[Data for review Boundary: Start]

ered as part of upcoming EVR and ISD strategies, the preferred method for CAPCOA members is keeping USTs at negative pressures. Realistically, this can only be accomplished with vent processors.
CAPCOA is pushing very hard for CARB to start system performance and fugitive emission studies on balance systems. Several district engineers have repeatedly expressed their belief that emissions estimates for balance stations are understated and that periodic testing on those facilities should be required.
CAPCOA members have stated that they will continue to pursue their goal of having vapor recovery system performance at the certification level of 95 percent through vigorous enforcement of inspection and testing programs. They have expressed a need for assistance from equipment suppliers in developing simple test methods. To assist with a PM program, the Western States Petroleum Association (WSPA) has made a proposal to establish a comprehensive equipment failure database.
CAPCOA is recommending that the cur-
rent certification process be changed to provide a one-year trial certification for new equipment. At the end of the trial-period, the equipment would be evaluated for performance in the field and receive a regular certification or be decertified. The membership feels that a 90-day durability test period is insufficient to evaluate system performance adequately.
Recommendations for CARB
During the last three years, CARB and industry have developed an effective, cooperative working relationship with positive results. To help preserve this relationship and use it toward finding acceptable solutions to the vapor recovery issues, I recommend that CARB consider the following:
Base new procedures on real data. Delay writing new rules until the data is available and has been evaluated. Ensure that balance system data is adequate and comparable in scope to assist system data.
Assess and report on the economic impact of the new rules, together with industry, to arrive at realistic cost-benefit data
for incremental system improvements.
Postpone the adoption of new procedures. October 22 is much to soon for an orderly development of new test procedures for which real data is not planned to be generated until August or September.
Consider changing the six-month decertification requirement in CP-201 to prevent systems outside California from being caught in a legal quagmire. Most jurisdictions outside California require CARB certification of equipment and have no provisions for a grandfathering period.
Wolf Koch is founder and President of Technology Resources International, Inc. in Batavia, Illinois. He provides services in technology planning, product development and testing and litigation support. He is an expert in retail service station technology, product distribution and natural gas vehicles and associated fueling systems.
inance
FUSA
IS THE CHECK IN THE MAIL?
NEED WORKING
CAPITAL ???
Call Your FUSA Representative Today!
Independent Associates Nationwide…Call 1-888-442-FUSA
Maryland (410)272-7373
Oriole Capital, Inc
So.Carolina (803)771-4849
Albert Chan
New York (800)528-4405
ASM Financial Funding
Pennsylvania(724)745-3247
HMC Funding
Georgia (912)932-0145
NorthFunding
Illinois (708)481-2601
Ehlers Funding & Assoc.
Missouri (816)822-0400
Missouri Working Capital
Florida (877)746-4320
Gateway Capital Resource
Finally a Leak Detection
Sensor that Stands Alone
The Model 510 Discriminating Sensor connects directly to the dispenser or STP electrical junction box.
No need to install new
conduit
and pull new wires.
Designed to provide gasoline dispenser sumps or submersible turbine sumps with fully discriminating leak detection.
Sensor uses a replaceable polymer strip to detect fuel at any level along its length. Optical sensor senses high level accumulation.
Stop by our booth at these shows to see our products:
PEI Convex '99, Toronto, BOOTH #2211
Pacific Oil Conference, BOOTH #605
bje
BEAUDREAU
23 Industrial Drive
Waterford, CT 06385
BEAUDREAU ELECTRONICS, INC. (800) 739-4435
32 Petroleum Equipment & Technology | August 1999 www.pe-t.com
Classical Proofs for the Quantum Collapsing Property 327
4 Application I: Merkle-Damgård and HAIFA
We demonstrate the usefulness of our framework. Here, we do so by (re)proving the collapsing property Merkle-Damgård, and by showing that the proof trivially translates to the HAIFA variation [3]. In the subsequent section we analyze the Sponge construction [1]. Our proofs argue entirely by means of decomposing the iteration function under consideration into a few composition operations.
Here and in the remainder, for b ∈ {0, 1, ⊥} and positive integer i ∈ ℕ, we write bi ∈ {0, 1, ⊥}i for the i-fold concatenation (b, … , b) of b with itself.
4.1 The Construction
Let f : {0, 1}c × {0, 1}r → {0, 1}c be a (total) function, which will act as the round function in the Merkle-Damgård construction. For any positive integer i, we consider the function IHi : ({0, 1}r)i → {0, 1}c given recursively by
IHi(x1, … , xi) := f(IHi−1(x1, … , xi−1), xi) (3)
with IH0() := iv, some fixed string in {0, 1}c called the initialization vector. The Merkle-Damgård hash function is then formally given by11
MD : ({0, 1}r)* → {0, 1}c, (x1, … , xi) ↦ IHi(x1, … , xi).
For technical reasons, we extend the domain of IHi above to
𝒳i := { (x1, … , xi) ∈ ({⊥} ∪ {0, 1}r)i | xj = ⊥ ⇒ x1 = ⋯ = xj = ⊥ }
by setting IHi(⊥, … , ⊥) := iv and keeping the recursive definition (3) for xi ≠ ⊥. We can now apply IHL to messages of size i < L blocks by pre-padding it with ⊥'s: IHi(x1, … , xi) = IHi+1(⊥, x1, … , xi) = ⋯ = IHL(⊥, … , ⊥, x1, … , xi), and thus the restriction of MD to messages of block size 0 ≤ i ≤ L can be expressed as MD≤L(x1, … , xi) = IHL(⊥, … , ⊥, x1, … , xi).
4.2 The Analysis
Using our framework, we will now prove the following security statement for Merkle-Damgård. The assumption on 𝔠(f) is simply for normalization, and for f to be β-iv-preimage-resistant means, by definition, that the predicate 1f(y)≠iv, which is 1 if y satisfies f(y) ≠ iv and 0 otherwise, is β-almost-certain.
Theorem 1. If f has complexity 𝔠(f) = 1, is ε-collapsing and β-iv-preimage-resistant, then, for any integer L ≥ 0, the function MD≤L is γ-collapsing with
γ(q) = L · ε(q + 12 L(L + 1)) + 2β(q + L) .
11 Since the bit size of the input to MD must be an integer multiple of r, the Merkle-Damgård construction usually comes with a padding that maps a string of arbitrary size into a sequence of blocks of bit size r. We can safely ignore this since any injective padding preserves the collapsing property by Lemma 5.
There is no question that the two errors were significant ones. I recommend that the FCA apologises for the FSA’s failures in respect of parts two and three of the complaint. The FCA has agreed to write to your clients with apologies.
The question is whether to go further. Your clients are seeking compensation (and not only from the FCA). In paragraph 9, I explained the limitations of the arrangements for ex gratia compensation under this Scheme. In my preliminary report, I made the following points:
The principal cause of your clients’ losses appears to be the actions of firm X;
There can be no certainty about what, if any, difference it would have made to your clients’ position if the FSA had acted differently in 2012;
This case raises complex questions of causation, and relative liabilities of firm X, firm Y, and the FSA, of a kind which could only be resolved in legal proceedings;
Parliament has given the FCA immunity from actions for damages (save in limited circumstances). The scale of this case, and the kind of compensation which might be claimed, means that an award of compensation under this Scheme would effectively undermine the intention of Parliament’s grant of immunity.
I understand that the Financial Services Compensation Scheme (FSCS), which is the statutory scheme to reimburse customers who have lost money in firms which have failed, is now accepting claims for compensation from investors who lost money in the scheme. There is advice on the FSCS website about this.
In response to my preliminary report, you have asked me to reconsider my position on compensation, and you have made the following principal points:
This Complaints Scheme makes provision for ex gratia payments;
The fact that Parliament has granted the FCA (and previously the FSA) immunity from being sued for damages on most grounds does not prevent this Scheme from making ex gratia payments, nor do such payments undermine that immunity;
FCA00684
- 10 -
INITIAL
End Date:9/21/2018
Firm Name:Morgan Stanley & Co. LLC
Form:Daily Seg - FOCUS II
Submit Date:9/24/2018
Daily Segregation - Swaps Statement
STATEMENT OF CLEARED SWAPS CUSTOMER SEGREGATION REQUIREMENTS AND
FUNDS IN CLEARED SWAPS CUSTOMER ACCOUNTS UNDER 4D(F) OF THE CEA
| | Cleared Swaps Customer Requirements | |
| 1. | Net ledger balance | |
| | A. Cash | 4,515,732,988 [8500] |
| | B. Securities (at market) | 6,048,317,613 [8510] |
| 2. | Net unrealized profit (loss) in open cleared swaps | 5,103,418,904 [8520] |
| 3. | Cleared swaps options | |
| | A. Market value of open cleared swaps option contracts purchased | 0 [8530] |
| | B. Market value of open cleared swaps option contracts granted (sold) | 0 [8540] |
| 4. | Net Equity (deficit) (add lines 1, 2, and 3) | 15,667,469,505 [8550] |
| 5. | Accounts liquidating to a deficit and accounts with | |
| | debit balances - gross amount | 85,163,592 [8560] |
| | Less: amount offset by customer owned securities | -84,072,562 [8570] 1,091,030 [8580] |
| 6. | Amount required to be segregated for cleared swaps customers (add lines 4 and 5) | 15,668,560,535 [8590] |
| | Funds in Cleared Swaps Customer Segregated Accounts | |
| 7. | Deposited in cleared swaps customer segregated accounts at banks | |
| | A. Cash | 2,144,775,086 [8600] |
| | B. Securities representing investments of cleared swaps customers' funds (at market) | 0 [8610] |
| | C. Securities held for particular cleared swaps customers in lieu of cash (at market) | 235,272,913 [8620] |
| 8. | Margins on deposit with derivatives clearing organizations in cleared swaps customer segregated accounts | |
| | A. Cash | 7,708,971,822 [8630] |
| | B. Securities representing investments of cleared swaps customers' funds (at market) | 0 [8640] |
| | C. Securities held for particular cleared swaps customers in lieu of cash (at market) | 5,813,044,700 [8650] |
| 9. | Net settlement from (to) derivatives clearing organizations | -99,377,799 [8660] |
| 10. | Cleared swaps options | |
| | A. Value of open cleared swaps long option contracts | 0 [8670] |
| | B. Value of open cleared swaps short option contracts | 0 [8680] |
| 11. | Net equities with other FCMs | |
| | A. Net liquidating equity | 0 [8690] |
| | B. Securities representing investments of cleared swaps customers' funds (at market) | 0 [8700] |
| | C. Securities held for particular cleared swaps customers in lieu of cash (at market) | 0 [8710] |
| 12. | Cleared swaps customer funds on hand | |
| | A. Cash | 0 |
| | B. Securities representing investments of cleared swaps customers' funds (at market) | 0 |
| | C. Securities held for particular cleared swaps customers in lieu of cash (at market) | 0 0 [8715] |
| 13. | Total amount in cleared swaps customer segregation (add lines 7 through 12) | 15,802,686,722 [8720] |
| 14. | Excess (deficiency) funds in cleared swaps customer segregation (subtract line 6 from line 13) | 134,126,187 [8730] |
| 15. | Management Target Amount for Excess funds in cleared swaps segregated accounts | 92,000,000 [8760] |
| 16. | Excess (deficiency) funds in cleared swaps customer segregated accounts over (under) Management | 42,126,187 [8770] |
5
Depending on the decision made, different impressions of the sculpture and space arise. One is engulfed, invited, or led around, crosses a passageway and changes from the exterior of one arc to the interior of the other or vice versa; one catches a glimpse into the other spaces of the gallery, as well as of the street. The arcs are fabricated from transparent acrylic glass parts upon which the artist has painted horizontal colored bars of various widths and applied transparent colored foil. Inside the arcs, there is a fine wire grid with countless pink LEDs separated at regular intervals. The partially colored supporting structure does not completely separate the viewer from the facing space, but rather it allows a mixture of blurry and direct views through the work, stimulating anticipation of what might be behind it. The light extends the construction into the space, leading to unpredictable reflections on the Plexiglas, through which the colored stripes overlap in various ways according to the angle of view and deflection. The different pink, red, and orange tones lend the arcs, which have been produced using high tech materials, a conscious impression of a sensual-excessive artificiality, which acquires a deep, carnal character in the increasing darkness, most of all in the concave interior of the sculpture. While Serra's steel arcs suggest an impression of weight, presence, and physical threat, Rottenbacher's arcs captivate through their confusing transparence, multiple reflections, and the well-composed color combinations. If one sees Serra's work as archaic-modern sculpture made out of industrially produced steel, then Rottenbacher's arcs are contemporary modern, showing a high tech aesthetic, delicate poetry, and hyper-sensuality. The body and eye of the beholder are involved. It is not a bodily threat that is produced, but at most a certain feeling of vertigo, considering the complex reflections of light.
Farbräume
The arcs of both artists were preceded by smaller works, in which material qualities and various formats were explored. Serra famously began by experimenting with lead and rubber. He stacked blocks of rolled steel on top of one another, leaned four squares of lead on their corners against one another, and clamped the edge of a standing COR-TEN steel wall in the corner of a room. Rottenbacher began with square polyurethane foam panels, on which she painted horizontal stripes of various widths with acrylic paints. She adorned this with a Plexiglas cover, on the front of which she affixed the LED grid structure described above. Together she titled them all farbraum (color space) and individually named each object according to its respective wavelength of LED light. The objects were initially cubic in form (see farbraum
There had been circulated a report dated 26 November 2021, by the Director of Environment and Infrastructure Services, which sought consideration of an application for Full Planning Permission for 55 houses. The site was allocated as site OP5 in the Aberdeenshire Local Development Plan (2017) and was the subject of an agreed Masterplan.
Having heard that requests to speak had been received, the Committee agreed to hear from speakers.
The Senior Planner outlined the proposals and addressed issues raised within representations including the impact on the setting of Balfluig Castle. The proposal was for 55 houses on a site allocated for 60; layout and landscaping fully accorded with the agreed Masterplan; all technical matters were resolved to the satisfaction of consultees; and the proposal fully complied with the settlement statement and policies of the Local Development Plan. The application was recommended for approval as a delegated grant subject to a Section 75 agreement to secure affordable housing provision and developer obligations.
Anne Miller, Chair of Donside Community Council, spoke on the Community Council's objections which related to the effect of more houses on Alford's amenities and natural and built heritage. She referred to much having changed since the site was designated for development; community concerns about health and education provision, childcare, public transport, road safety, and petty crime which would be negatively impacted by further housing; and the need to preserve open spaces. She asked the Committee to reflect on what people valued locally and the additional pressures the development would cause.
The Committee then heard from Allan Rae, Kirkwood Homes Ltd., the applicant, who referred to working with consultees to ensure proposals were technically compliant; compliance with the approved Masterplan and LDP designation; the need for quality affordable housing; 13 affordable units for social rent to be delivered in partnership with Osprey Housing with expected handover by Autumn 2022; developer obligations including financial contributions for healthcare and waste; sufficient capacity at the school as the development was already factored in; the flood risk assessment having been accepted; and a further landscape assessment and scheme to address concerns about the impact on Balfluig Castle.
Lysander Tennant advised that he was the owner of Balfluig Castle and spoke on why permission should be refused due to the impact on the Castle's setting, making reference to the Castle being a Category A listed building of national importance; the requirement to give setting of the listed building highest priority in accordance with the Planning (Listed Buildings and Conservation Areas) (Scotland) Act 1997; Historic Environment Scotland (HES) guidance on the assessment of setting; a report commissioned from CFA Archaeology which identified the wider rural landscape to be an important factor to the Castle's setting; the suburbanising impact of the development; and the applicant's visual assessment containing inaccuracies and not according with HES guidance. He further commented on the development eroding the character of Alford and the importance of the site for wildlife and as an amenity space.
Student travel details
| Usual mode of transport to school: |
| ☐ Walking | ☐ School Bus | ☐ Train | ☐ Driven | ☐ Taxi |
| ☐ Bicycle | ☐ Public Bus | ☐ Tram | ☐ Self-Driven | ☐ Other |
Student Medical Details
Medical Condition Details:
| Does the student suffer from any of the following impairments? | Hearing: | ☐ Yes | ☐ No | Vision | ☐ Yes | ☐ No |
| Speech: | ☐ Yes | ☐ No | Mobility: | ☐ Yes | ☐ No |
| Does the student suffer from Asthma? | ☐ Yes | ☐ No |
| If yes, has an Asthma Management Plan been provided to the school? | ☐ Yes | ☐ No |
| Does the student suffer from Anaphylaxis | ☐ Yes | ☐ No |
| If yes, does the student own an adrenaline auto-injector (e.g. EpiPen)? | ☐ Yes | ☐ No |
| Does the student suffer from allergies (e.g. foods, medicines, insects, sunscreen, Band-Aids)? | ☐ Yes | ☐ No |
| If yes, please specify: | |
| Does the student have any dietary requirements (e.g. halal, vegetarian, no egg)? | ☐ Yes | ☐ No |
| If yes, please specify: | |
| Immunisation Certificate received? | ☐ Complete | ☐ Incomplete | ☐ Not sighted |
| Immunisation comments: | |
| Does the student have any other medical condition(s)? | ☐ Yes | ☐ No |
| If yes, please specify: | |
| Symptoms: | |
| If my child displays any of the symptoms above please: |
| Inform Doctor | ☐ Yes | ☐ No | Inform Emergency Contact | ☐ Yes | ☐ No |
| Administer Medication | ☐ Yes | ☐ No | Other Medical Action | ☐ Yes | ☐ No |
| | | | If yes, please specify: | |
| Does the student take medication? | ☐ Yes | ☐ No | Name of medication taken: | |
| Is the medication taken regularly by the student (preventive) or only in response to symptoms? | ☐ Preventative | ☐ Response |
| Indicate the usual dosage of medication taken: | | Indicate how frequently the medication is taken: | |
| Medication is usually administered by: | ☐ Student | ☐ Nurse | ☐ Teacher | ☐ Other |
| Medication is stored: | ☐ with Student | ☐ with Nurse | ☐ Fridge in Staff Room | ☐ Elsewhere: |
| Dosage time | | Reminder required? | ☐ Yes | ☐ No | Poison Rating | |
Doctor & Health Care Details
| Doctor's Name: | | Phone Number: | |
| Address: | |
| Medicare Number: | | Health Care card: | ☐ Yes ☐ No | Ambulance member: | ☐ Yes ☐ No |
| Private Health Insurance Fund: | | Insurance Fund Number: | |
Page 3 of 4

[Data for review Boundary: End]

### Aim of the exercise
Write down only the closing run of lines: the one containing "Poison Rating | |" and every line after it to the end of the entries, exactly.

### Result of this task
| Dosage time | | Reminder required? | ☐ Yes | ☐ No | Poison Rating | |
Doctor & Health Care Details
| Doctor's Name: | | Phone Number: | |
| Address: | |
| Medicare Number: | | Health Care card: | ☐ Yes ☐ No | Ambulance member: | ☐ Yes ☐ No |
| Private Health Insurance Fund: | | Insurance Fund Number: | |
Page 3 of 4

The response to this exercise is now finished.